What is required: Word for word, return the lines from the start of the entries below through the line that has "Larroudé, Victoria (1)".

Extracted information:
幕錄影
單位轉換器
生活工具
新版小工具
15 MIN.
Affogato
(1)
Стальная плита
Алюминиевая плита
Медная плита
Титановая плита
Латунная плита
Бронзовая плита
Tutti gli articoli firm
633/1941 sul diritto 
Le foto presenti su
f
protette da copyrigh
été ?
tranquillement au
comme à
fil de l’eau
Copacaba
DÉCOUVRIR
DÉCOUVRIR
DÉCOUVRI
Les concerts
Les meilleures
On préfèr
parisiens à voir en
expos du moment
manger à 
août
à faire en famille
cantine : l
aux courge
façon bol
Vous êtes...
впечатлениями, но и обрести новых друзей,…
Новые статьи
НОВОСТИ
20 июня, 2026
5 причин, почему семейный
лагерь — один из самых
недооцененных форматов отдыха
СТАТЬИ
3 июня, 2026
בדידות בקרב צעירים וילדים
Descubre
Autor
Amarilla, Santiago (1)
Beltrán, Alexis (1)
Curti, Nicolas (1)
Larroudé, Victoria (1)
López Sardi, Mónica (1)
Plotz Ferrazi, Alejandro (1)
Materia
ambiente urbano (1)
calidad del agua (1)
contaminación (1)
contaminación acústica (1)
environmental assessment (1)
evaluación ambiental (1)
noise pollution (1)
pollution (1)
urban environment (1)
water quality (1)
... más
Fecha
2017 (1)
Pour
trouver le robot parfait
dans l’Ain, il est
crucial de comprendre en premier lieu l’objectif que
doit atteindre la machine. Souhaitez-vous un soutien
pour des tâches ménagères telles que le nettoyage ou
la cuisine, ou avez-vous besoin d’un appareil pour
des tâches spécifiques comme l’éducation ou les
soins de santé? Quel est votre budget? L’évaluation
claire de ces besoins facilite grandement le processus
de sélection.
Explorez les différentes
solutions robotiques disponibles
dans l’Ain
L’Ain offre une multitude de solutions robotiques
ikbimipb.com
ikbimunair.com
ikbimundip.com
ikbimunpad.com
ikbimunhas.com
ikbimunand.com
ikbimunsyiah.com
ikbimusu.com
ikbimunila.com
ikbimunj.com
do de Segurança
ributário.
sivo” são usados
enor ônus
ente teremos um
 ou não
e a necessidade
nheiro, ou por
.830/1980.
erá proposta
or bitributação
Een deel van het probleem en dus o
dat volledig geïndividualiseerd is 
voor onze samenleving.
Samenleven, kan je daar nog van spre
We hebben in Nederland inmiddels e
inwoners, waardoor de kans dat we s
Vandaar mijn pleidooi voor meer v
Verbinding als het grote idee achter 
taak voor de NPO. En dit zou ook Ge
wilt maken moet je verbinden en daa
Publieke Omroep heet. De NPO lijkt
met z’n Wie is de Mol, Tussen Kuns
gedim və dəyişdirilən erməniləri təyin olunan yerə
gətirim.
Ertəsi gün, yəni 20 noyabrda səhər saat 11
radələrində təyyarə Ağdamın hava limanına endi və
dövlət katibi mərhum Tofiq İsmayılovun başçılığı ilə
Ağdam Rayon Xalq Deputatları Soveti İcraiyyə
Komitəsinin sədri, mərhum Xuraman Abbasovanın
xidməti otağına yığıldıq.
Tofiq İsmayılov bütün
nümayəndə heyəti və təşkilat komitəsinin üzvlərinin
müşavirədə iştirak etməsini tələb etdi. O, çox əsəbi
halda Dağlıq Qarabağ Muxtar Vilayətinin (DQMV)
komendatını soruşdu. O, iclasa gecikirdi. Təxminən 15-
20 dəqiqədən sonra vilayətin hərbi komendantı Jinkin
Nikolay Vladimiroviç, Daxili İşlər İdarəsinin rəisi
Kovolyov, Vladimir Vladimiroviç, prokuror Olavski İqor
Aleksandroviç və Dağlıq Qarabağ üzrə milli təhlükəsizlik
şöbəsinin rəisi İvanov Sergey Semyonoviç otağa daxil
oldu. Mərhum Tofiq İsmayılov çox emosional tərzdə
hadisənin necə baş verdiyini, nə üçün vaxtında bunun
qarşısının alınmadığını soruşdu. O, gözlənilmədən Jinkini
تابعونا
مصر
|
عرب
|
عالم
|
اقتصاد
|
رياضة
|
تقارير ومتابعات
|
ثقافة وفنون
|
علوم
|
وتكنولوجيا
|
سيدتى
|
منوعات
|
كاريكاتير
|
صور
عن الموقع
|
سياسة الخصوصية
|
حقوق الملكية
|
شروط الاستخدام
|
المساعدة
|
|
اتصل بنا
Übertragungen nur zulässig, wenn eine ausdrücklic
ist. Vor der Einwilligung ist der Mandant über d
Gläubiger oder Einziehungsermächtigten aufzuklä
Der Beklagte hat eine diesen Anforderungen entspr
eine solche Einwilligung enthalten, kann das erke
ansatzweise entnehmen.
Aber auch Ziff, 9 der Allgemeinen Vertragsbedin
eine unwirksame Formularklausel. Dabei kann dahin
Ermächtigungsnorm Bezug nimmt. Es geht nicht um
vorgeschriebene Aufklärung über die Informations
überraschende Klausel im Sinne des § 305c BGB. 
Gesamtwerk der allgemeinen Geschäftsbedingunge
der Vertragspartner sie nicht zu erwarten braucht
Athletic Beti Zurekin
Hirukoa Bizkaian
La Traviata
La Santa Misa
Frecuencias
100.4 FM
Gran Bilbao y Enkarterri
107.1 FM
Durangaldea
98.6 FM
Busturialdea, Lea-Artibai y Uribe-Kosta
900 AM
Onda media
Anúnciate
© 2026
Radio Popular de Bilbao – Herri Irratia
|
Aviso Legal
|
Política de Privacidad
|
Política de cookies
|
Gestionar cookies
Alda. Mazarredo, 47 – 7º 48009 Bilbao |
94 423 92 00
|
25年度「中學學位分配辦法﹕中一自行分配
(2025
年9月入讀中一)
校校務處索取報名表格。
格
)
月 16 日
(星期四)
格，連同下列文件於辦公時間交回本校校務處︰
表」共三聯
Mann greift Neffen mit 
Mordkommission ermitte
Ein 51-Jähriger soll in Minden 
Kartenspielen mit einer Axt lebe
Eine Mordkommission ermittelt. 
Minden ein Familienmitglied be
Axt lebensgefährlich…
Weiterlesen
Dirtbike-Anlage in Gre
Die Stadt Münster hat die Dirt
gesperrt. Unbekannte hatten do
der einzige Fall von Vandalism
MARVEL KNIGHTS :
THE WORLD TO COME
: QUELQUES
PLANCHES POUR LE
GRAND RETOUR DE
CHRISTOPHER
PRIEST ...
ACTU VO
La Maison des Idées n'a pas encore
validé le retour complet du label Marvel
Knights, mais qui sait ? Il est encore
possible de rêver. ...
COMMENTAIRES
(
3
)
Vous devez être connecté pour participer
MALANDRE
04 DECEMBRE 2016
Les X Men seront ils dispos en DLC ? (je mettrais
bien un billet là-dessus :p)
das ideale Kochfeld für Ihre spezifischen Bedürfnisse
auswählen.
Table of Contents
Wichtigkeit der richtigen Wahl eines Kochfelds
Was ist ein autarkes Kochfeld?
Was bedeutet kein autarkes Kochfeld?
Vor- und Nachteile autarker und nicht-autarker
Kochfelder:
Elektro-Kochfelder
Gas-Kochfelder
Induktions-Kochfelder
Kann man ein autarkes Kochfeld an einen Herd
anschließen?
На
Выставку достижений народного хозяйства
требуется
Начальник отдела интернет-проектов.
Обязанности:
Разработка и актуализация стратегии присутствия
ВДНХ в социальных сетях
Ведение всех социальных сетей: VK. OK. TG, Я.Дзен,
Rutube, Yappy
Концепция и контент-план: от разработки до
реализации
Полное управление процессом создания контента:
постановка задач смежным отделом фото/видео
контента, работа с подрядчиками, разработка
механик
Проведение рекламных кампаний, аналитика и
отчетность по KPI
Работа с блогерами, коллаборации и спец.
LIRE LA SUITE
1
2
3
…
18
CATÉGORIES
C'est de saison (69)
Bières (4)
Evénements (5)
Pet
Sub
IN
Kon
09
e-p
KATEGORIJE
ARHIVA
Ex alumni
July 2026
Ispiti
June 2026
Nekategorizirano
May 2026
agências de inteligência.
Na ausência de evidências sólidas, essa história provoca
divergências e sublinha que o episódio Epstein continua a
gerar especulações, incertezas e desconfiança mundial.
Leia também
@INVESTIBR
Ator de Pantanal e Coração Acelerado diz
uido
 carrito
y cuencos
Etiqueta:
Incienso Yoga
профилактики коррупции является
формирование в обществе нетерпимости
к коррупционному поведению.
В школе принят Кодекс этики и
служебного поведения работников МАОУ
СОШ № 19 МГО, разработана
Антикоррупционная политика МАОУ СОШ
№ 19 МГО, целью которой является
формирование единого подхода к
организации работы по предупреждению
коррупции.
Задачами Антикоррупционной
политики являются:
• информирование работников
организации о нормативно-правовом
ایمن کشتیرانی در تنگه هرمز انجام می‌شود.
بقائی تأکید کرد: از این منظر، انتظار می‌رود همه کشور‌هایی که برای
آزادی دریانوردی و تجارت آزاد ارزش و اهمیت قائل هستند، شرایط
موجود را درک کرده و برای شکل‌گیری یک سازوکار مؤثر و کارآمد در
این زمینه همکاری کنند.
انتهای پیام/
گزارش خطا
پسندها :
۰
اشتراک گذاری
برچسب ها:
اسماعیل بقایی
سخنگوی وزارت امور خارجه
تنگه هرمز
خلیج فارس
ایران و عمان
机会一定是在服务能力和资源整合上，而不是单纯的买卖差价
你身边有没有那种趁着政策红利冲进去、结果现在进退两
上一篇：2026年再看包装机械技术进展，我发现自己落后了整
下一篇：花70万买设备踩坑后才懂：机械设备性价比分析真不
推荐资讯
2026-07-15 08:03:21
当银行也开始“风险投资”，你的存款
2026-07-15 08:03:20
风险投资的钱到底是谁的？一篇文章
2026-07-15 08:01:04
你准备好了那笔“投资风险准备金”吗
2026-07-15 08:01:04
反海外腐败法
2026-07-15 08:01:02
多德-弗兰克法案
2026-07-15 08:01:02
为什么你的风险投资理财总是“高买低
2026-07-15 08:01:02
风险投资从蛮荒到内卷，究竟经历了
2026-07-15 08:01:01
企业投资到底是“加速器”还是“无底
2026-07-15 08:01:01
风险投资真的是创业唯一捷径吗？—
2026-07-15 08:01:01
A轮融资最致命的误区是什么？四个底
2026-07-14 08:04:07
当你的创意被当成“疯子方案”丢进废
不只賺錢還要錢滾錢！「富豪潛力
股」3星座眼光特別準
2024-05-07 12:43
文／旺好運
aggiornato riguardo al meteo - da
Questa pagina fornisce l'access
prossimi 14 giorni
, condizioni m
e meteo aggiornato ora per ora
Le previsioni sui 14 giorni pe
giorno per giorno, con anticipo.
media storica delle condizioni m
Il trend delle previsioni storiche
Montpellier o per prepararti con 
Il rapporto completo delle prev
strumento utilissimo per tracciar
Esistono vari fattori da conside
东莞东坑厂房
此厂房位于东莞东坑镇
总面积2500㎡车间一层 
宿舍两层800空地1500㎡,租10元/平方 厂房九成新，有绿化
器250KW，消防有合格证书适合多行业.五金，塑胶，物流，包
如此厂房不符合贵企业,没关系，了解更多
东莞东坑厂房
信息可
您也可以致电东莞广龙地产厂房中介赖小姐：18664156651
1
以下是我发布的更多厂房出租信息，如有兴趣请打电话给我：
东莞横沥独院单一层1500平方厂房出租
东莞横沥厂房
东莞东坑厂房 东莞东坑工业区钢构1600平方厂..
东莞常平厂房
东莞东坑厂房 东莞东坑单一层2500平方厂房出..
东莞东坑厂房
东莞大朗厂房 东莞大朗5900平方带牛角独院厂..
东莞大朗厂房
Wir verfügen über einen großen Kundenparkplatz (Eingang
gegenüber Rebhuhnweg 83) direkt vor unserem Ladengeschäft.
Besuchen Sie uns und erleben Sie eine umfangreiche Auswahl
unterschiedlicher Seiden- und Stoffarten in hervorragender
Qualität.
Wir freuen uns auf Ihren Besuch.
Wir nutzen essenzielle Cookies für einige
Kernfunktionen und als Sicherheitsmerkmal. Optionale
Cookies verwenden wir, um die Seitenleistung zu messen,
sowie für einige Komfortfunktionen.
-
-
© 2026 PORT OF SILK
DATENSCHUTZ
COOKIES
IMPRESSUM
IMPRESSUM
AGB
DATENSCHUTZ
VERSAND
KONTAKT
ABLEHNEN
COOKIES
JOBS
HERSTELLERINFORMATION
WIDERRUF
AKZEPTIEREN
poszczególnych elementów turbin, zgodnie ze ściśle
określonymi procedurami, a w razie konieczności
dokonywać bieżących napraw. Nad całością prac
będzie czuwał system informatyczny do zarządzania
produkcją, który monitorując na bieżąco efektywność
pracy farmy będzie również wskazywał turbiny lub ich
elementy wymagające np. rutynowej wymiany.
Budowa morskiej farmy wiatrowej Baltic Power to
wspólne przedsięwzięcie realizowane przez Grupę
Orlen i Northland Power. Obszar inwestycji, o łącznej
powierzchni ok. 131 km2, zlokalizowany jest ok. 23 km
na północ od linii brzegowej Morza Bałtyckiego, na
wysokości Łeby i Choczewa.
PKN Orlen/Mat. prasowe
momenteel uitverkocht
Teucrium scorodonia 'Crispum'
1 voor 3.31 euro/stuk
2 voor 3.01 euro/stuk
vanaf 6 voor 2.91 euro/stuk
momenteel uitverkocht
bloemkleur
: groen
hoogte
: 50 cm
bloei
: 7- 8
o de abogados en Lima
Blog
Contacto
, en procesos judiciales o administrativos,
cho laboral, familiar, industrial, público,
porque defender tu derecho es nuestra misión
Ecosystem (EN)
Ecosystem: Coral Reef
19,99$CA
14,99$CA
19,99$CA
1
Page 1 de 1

Response area:
幕錄影
單位轉換器
生活工具
新版小工具
15 MIN.
Affogato
(1)
Стальная плита
Алюминиевая плита
Медная плита
Титановая плита
Латунная плита
Бронзовая плита
Tutti gli articoli firm
633/1941 sul diritto 
Le foto presenti su
f
protette da copyrigh
été ?
tranquillement au
comme à
fil de l’eau
Copacaba
DÉCOUVRIR
DÉCOUVRIR
DÉCOUVRI
Les concerts
Les meilleures
On préfèr
parisiens à voir en
expos du moment
manger à 
août
à faire en famille
cantine : l
aux courge
façon bol
Vous êtes...
впечатлениями, но и обрести новых друзей,…
Новые статьи
НОВОСТИ
20 июня, 2026
5 причин, почему семейный
лагерь — один из самых
недооцененных форматов отдыха
СТАТЬИ
3 июня, 2026
בדידות בקרב צעירים וילדים
Descubre
Autor
Amarilla, Santiago (1)
Beltrán, Alexis (1)
Curti, Nicolas (1)
Larroudé, Victoria (1)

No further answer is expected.